União estável x concubinato

21 jun

Antigamente, a união afetiva entre um homem e uma mulher que dividiam juntos a mesma moradia sem serem casados legalmente tinha uma conotação pejorativa: era conhecida por concubinato. A Constituição de 1988 reconheceu e acolheu este tipo de relação afetiva, legalizando a união estável até então tida como ilegal. Mas, para tanto, impôs alguns requisitos que devem ser respeitados para a sua perfeita caracterização: a união deve ser entre um homem e uma mulher desimpedidos de se casarem (exceto os separados de fato ou judicialmente); devem ter o affectio maritatis, ou seja, devem possuir o desejo de viverem juntos e constituir família. Além disso, a união deve ser pública e duradoura. Assim, a Constituiçào Federal conferiu maior proteção ao casamento legalmente constituído e abriu espaço para que a lei, por outro lado, e como forma de incentivo ao matrimônio, pudesse facilitar a conversão da união estável em casamento.

Fonte: CR/88 art.226,§ 3º e Código Civil de 2002: art.1723 a 1727

3 Respostas to “União estável x concubinato”

  1. Rosany Duarte 21/06/2010 às 12:59 PM #

    A união deve ser duradoura, mas de quanto tempo mais ou menos? Ou esse quesito varia conforme o juiz?

    • tudodireito 22/06/2010 às 8:55 AM #

      União Estável é a relação de convivência entre o homem e a mulher que é duradoura e estabelecida com o objetivo de constituição familiar.

      O Novo Código Civil não menciona o prazo mínimo de duração da convivência para que se atribua a condição de união estável.

      Não é necessário que morem juntos, isto é, podem até ter domicílios diversos, mas será considerada união estável, desde que existam elementos que o provem, como por exemplo, a existência de filhos.

      Uma simples relação de namoro, não pode ser considerada União Estável porque somente se verifica União Estável, quando houver constituição de unidade familiar propriamente dita, não bastando o simples objetivo fazê-lo.

      Na União Estável prevalece o Regime da Comunhão Parcial de Bens, mas pode haver um contrato entre as partes sobre os bens dos companheiros com a mesma flexibilidade admitida no Pacto Antenupcial.

**Dados fornecidos**.

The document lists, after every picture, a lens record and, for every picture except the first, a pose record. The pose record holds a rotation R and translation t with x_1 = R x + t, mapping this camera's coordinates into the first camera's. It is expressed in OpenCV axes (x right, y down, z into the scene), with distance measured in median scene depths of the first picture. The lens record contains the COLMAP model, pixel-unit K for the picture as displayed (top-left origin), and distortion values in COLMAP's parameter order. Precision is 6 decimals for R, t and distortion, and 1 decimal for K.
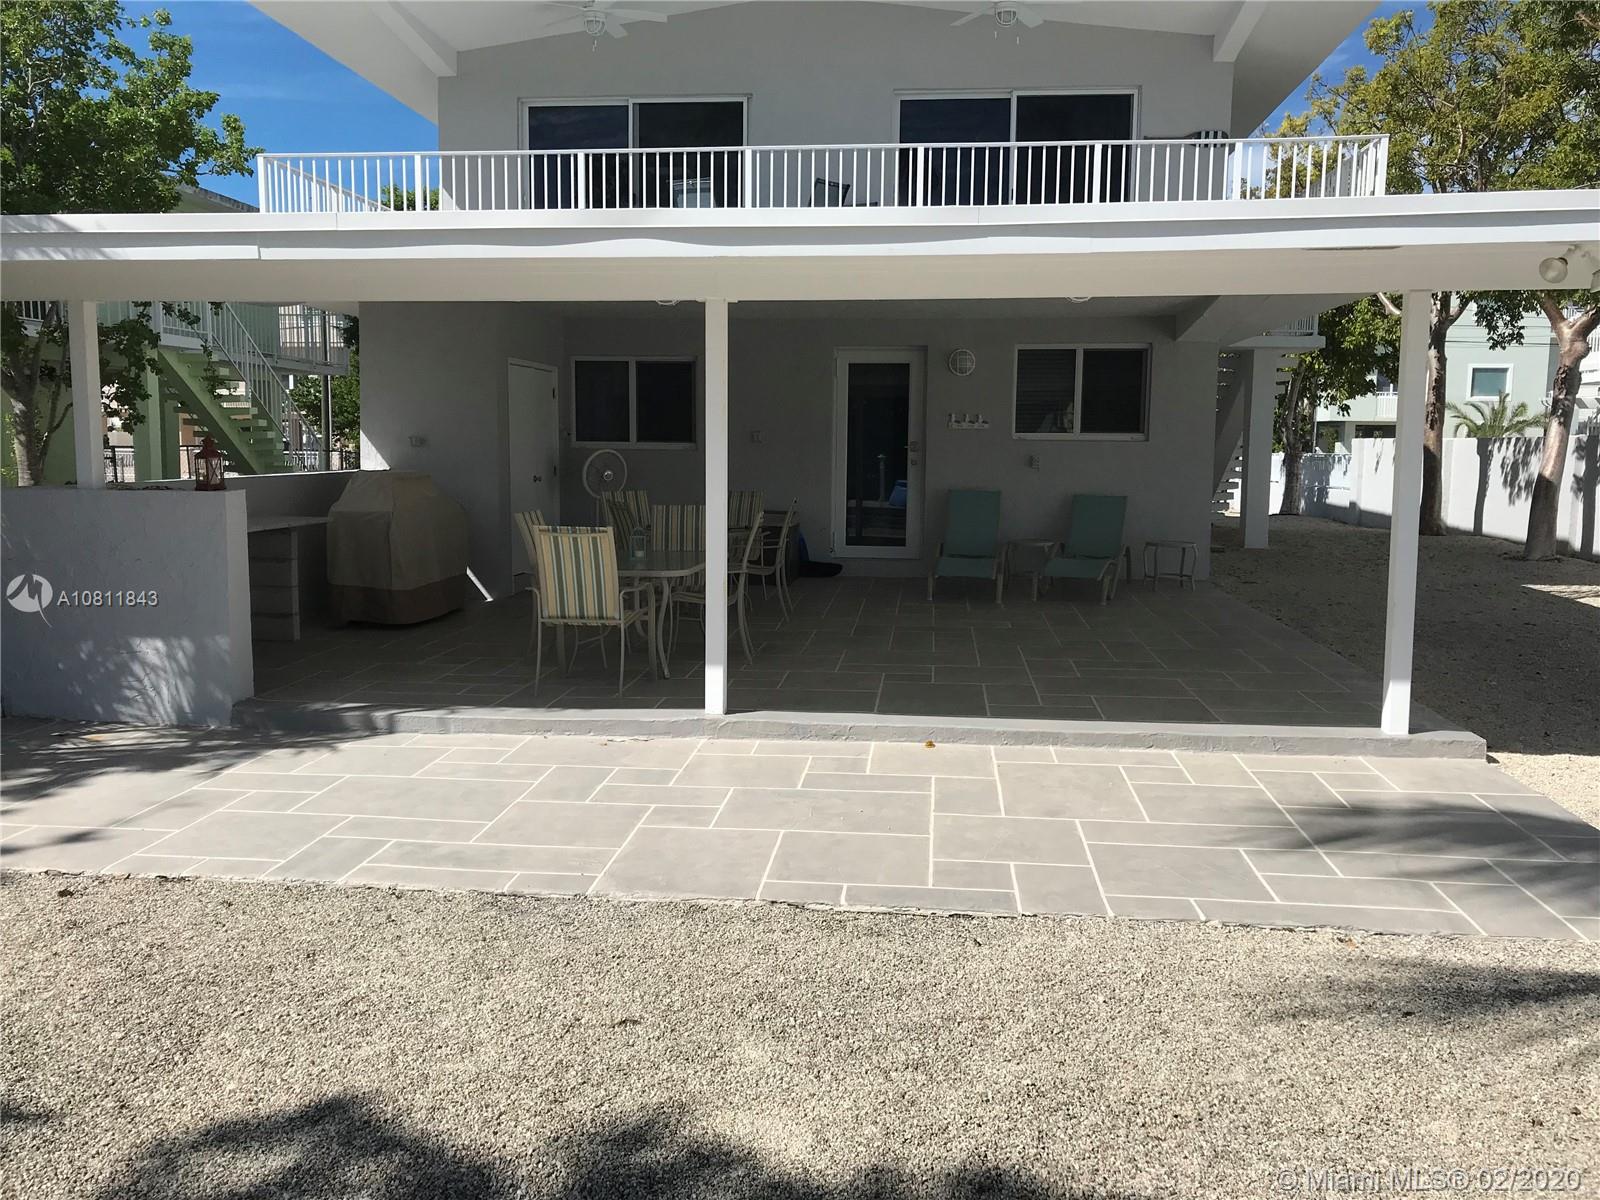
lens RADIAL K [[1335.5, 0, 802.1], [0, 1335.5, 561.5], [0, 0, 1]] dist [0.111939, -0.152300]
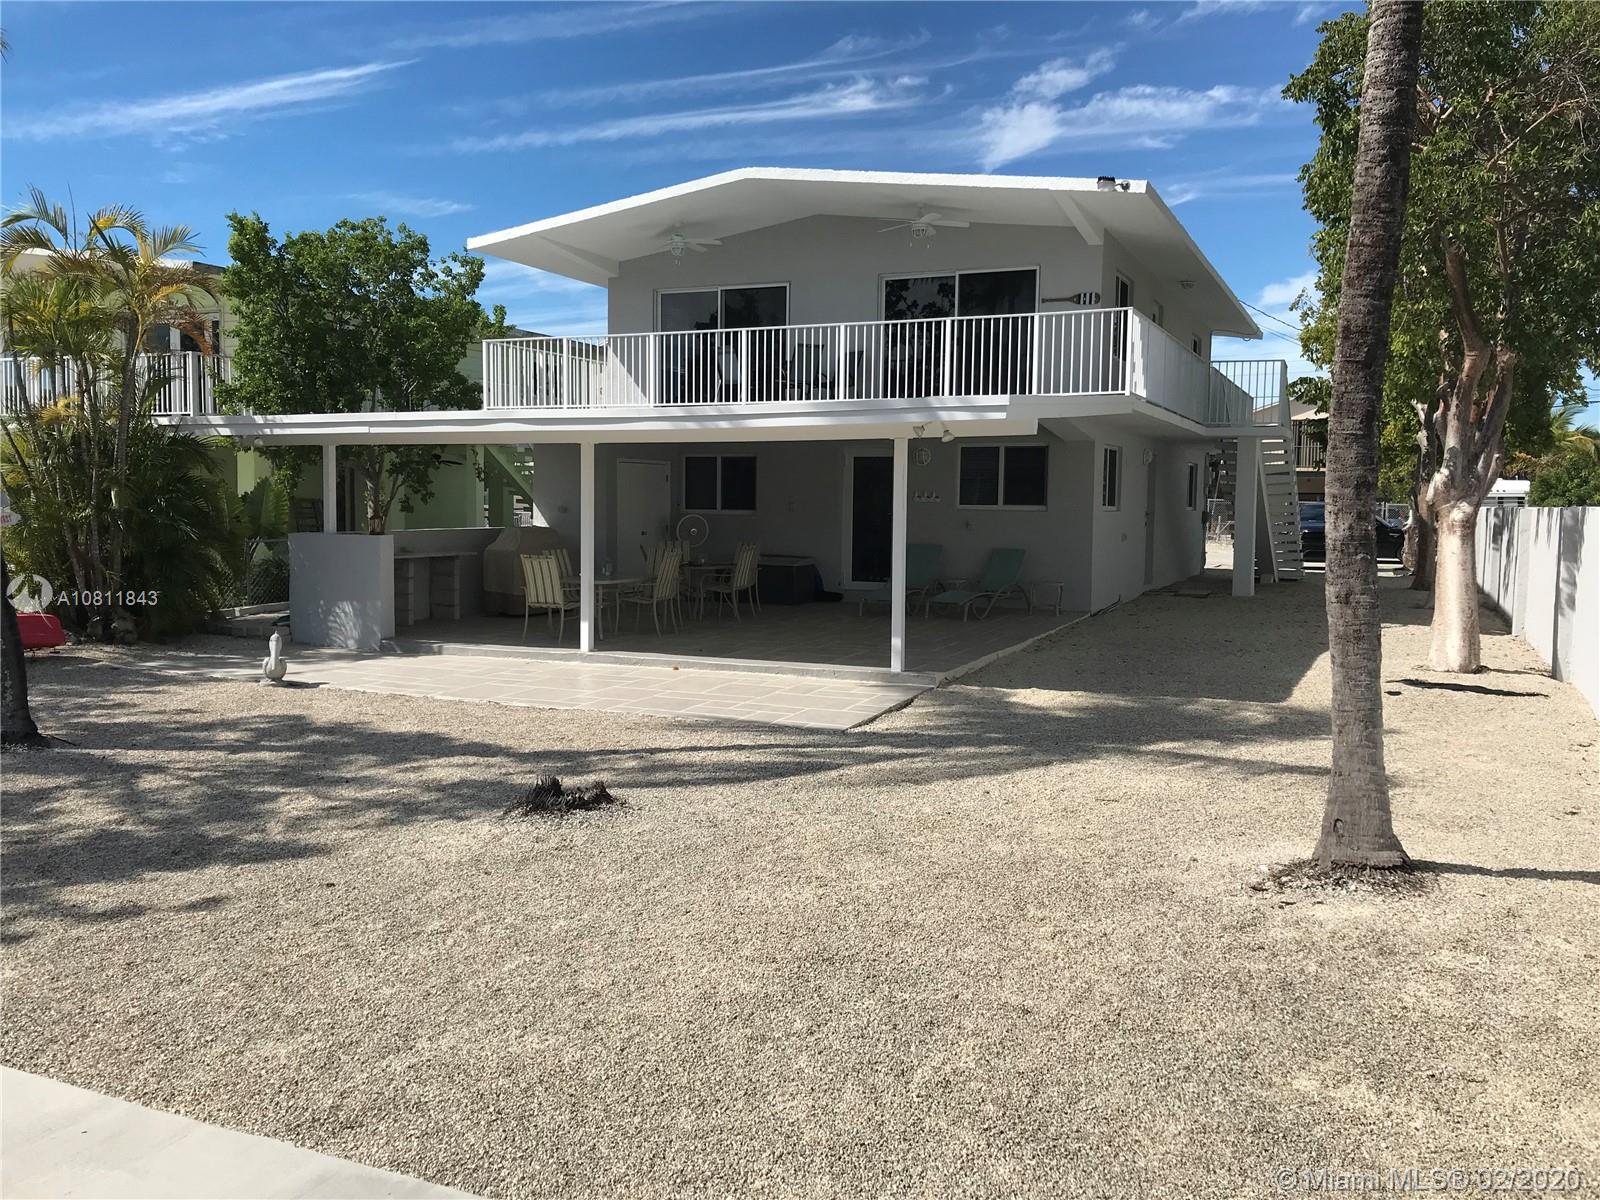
lens RADIAL K [[1352.8, 0, 800.0], [0, 1352.8, 600.0], [0, 0, 1]] dist [0.098553, -0.148403]
pose [[0.945695, 0.026155, -0.324001, 0.478675], [-0.031748, 0.999424, -0.011987, 0.029055], [0.323501, 0.021622, 0.945981, -0.429387]]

**Objetivo do exercício**. Transcreva do texto sobre união estável e concubinato o trecho entre "A união deve ser duradoura, mas" e "de união estável.", incluindo ambos.

**Resultado**.
A união deve ser duradoura, mas de quanto tempo mais ou menos? Ou esse quesito varia conforme o juiz?

    • tudodireito 22/06/2010 às 8:55 AM #

      União Estável é a relação de convivência entre o homem e a mulher que é duradoura e estabelecida com o objetivo de constituição familiar.

      O Novo Código Civil não menciona o prazo mínimo de duração da convivência para que se atribua a condição de união estável.